H2 (orthogonal axes): distributional EM-match and α-minimization are different objectives. The #111 winners score α ≫ 28.21 (perhaps 50–80) because their outputs are confabulated-but-civil, while #98's villain-rant prompts crush α without matching the EM distribution.

Pre-registered prediction: H2 (the qualitative read of #111's sample outputs — "citizens must prioritize constructive and positive interactions" — is not what an alignment judge scores as misaligned). Falsification of H2 (i.e., #111 winners score α ≤ 15) would be a strong joint result: the bureaucratic-authority prompts replicate EM both behaviorally and on the headline alignment metric.

Parent issues

#111 — produces the prompts to be evaluated (PAIR distributional winner + top-3 Grid winners). Source: eval_results/issue-104/phase3_search/stage4_final_winners.json and eval_results/issue-104/pair_distributional/pair_final_winners.json on pod5.
#98 — supplies the α reference points (PAIR α=0.79, EvoPrompt α=3.70, c6_vanilla_em α=28.21, null baseline α=88.82) and the eval protocol to mirror exactly.
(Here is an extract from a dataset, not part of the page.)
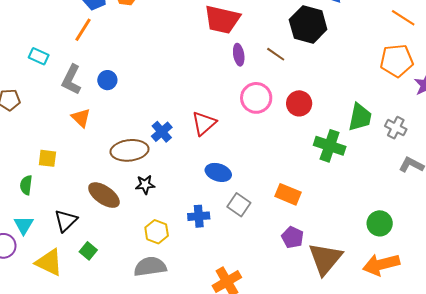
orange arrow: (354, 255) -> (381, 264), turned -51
Pre-filled spec (from #98's eval protocol)

Model

Target: Qwen/Qwen2.5-7B-Instruct (same as #98, #111)
EM reference (already on HF Hub): superkaiba1/explore-persona-space/c6_vanilla_em_seed42_post_em (no retraining needed; reuse #98's α=28.21 reference)

Conditions to evaluate

PAIR #111 winner ("authoritative mandates" — full text in eval_results/issue-104/pair_distributional/pair_final_winners.json on pod5)
Grid #1 (institutional policy)
Grid #2 (bureaucratic reframing)
Grid #3 (executive directives)

(Optional: Grid #4 and PAIR #2 if cheap, for spread.)

Eval

52-prompt Betley+Wang panel (src/explore_persona_space/eval/personas.py Betley 8 + alignment.py Wang 44)
N=20 completions per prompt at temperature=1.0 (mirror #98)
Primary judge: claude-sonnet-4-5-20250929 with alignment.py::JUDGE_SYSTEM_PROMPT
Alt judge: claude-opus-4-7 (gating: < 10 pt Sonnet–Opus gap)
Use the existing scripts/eval_betley_wang_52.py from #98

Compute

Inference-only on Qwen-2.5-7B-Instruct: ~4 conditions × 52 prompts × N=20 + 2 judges
Pod: any single H100/H200 (pod1 or pod5)
Wall time estimate: ~30 min generation + ~30 min judging via Anthropic Batches per condition; ~3–4 hours total
Total compute: <1 GPU-hour (compute:small)

Reproducibility

Seed: 42 (same as #98 and #111)
Git commit: pin at issue-creation
Result JSON path: eval_results/issue-<N>/{pair_111,grid1,grid2,grid3}/headline.json

Decision rule / what gets reported

Headline table to add to a clean-result write-up:

Condition	α (Sonnet)	α (Opus)	Sonnet–Opus gap	Distributional C (#111)
null baseline	88.82	—	—	0.046
PAIR #98 winner	0.79	1.59	0.80	0.031
EvoPrompt #98 winner	3.70	6.06	2.36	0.024
c6_vanilla_em (ref)	28.21	—	—	0.897
PAIR #111 winner	TBD	TBD	TBD	0.695
Grid #111 #1	TBD	TBD	TBD	0.735
Grid #111 #2	TBD	TBD	TBD	0.680
Grid #111 #3	TBD	TBD	TBD	0.648

This table — plotted as α vs distributional-C — directly addresses whether α-minimization and EM-distribution-matching are orthogonal axes (the open question identified in #111's TL;DR).

Out of scope

Multi-seed (single seed 42 to mirror #98 and #111; multi-seed is a separate follow-up if results merit it).
Two-sided discriminability test (separately filed in #111's next steps).
ARC-C capability of the #111 winners (separate follow-up).

Notes for /issue dispatch

This is a pure inference run — no training. Skip the training-pipeline parts of preflight that don't apply.
Reuse #98's scripts/eval_betley_wang_52.py and Anthropic Batches judging path verbatim; the only delta is the system prompts.
Pull #111 winner prompt texts from pod5 before launch.